Burhan Sansarlioglu, Emirhan Yilmaz, and Emir Yildirim
03 July 2026•Update: 03 July 2026
Precious metals saw sharp declines in the first six months of the year amid persistent expectations that the Fed would hike rates in the aftermath of the US-Israel-Iran war, which sent shockwaves through energy markets and fueled global inflationary pressures.
Investors sought safe havens amid the escalating geopolitical risks, turning to greenbacks, driving up bond yields, and placing additional pressure on commodity prices.
The Fed was widely expected to raise rates twice by the end of the year, having signaled potential rate hikes and upwardly revised inflation forecasts. Hawkish expectations made up the primary cause of the sharp decline across precious metal prices.
Fed chair Kevin Warsh’s emphasis on price stability in recent statements eased concerns over the bank’s independence, leading to selling pressure on precious metals, especially gold.
Gold started the year at $4,313 per ounce, surging to a record high of $5,600 in January, ending February at $5,263 per ounce, up 8.5%. Gold reversed course, falling as low as $4,099 in March, ending the month at $4,667 per ounce, down 11.32%, marking the sharpest monthly drop since the 2008 financial crisis.
Gold lost 1% in April and another 1.77% in May, closing the month at $4,540 per ounce, while after falling 11.7% in June, gold dropped 7.1% in the first half to $4,007 per ounce.
Silver was even more sensitive to global growth concerns due to its widespread use in industrial applications, ending the first half with a whopping 17.4% loss.
Silver hit a record high of $121.7 per ounce in January, after starting the year at $71, closing the first month of the year with a 17.2% increase to $83.3 per ounce. Silver rose 12.6% in February to $93.8 per ounce, but then dropped as low as $61 in March, closing the month down 19.9% at $75.1 and down 1.8% at $73.7 per ounce in April.

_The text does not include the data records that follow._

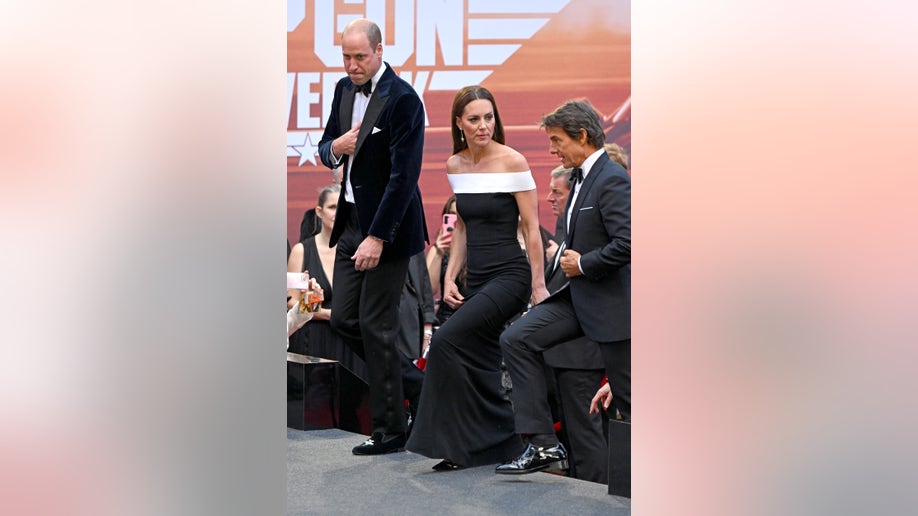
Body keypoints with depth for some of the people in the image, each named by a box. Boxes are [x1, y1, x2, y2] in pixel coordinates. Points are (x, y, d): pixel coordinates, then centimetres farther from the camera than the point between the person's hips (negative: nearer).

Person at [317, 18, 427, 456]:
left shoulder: (402, 99, -17)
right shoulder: (344, 89, 9)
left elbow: (404, 175, -21)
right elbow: (326, 148, 18)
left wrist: (376, 238, -23)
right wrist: (335, 148, -8)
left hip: (388, 224, -8)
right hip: (352, 220, 8)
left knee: (375, 324, -4)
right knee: (343, 319, 9)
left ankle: (390, 431, 9)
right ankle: (417, 386, 26)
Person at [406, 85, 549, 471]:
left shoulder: (512, 162, -10)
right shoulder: (454, 166, 8)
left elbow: (532, 228, -9)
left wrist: (538, 287, -10)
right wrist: (450, 277, 9)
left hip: (509, 276, -7)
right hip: (476, 278, 7)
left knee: (447, 340, -18)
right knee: (480, 362, 5)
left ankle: (456, 442, -7)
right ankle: (504, 444, 18)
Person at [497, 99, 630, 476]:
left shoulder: (613, 181, -17)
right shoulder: (582, 178, 12)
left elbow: (626, 243, -27)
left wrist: (583, 264, -16)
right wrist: (568, 257, 7)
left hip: (610, 303, -9)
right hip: (577, 295, 9)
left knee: (626, 396, 0)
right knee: (515, 339, -2)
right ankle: (544, 445, 0)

Silver rebounded at the end of May with a 2.1% rise to $75.3 per ounce, but it dropped 22.1% to $58.7 in June amid the broader market volatility, ending the first half with a 17.4% decline.

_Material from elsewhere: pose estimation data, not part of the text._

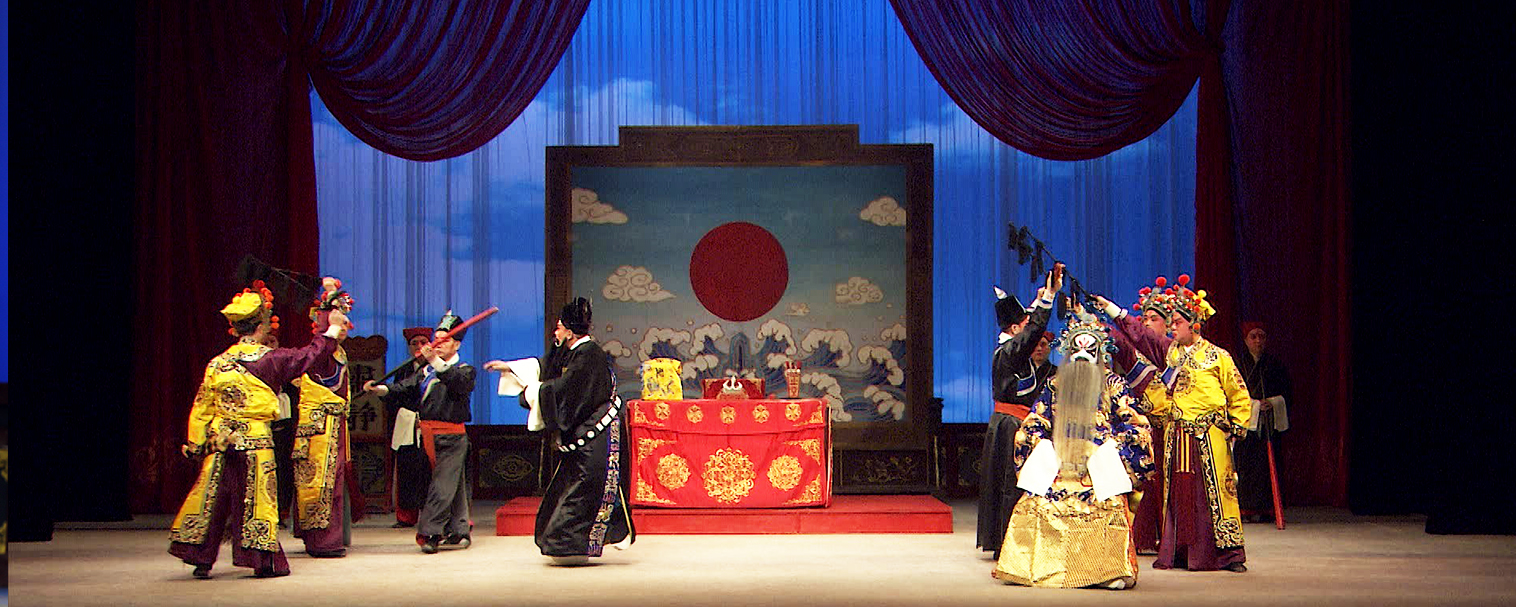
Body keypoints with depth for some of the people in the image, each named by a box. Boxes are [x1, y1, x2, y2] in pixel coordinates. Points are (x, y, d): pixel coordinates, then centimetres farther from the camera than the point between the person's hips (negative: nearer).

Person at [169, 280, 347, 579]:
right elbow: (308, 355, 5)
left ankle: (202, 560, 10)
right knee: (257, 498, 2)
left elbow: (201, 407, 7)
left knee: (212, 497, 8)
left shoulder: (217, 363, 3)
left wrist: (195, 444, 14)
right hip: (256, 441, -4)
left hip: (220, 442, 4)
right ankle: (264, 561, 5)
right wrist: (332, 332, 21)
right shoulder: (270, 359, -7)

Meanwhile, the platinum market is expecting a surplus in the first half of the year due to an increase in mine production and a decline in investment demand, according to the World Platinum Investment Council.
Platinum also suffered from geopolitical risks and strengthening greenbacks, starting with a record high of $2,923.3 per ounce in January, ending the month with a 6.2% rise at $2,182.2, closing February at an 8.5% increase at $2,366.5, and sharply declining in March by 17.2% to $1,960.1 per ounce.

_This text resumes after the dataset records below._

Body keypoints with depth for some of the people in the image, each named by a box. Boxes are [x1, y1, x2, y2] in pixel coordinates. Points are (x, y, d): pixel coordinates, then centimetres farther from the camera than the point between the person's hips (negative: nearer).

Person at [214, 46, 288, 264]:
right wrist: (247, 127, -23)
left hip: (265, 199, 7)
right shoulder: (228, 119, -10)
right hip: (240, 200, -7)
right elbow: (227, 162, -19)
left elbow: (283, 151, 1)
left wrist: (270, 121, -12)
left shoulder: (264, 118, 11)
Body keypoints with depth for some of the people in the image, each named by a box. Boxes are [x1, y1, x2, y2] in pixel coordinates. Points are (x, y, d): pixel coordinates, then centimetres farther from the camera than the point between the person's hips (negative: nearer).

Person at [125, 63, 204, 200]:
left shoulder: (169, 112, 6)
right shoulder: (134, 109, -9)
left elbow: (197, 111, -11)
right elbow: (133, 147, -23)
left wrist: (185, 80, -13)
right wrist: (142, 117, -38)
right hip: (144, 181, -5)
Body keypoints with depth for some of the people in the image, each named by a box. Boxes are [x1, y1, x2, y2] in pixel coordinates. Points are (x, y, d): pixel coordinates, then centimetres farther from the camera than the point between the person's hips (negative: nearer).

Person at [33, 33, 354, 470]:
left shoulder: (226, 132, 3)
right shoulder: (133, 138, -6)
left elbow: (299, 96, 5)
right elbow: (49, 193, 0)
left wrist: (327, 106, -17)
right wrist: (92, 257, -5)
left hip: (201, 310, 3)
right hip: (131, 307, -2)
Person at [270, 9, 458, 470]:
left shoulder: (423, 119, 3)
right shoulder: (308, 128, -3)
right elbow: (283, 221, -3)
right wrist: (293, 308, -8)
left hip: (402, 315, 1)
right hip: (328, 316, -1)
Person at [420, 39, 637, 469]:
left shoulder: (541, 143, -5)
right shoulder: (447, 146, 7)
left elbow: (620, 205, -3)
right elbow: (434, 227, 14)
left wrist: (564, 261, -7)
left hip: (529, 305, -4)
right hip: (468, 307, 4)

Platinum rose 1.6% in April to $1,991.4 but fell again in May to $1,922.6, closing June at $1,443, down 19.2%, and closing the half with a 24.4% decline.
Structural changes in China’s auto sector and a shift towards electric vehicles (EVs) dampened long-term demand expectations for palladium, driving its ounce price to drop by a staggering 24.2% over the six-month period.
Palladium started the year at $1,603 per ounce, rose 7% to $1,713.3 in January and climbed 4.4% to $1,788.7 in February. After falling 17% to $1,484.8 in March, the ounce price of palladium rebounded slightly in April, rising 3.3% to $1,533.9.
Palladium fell 11.4% to $1,359.6 in May and dropped by 10.8% to $1,212 in June.
Zafer Ergezen, a futures and commodities expert, told Anadolu that the expectations for a silver price rebound faded as high inflation dampened global growth projections.
Ergezen said silver is facing massive selling pressure and any price rallies will likely result in profit-taking until rate cuts resume or expectations for rate cuts come to the fore.
He noted that the $50-55 range could be a strong support level for silver, while sustained upward movements are highly unlikely in the short term with bond yields continuing to rise and the US Dollar Index remaining strong, which means any upward momentum in precious metals will be limited.